§ EXERCISE DETAILS: Return the full cooking essay below, word for word.

Monday, March 28, 2016

Writing Prompts: Cooking

The aromatic smell of eight different Indian masalas seeped through the hallway, along with the sound of sizzling mustard seeds, churning cumin, and the rather loud air vent.

My mother is a spectacular cook, and I don't exaggerate when I say that people traveled from far and wide for a taste of her food. She pretty much whips up a miracle every time she sets foot in the kitchen. 

My earliest memory of her food was home made puffs stuffed with potato masala. I distinctly remember her taking it out of the oven in our little apartment in Atlanta. Even then, when I knew nothing about cooking, I was fascinated by how she had made thirty soft and flaky puffs with three layers that melted in your mouth and a tangy potato center, from - powder, basically. 

Growing up, the only 'cooking' I partook in was when my cousins and I got together over the summer. My mom would encourage all of us to bake cakes as a group activity (though now I realize this was to keep us occupied enough to not have to deal with our antics that were, more often than not, dangerous to a deadly degree).  I'm positive that I agreed to this baking exercise only so I could sneak a few licks of batter and of course, a large slice of cake at the end of it. 

As a teenager, I was an adamant and naive feminist (or that's what I called myself). I believed that feminism meant a lot of great things that make sense to me even now, but I also believed that it meant women shouldn't cook. I admit, this was a very simplistic view of things. I refused to set foot in the kitchen based on the belief that I was truly breaking gender barriers here.

(Data items)
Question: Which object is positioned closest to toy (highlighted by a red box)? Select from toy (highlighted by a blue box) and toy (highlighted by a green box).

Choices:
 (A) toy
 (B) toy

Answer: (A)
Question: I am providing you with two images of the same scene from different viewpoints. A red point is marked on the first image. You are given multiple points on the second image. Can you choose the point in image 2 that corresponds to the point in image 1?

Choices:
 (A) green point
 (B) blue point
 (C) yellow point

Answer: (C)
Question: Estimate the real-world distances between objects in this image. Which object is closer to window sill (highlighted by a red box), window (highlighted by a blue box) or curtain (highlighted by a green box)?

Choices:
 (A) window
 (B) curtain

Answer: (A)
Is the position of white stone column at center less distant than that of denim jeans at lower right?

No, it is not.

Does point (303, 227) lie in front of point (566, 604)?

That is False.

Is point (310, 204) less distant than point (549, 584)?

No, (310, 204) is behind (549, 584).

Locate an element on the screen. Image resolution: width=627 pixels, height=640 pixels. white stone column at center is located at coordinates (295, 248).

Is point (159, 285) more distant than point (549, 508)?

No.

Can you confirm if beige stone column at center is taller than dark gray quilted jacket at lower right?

§ WRITTEN RESPONSE:
Monday, March 28, 2016

Writing Prompts: Cooking

The aromatic smell of eight different Indian masalas seeped through the hallway, along with the sound of sizzling mustard seeds, churning cumin, and the rather loud air vent.

My mother is a spectacular cook, and I don't exaggerate when I say that people traveled from far and wide for a taste of her food. She pretty much whips up a miracle every time she sets foot in the kitchen. 

My earliest memory of her food was home made puffs stuffed with potato masala. I distinctly remember her taking it out of the oven in our little apartment in Atlanta. Even then, when I knew nothing about cooking, I was fascinated by how she had made thirty soft and flaky puffs with three layers that melted in your mouth and a tangy potato center, from - powder, basically. 

Growing up, the only 'cooking' I partook in was when my cousins and I got together over the summer. My mom would encourage all of us to bake cakes as a group activity (though now I realize this was to keep us occupied enough to not have to deal with our antics that were, more often than not, dangerous to a deadly degree).  I'm positive that I agreed to this baking exercise only so I could sneak a few licks of batter and of course, a large slice of cake at the end of it. 

As a teenager, I was an adamant and naive feminist (or that's what I called myself). I believed that feminism meant a lot of great things that make sense to me even now, but I also believed that it meant women shouldn't cook. I admit, this was a very simplistic view of things. I refused to set foot in the kitchen based on the belief that I was truly breaking gender barriers here.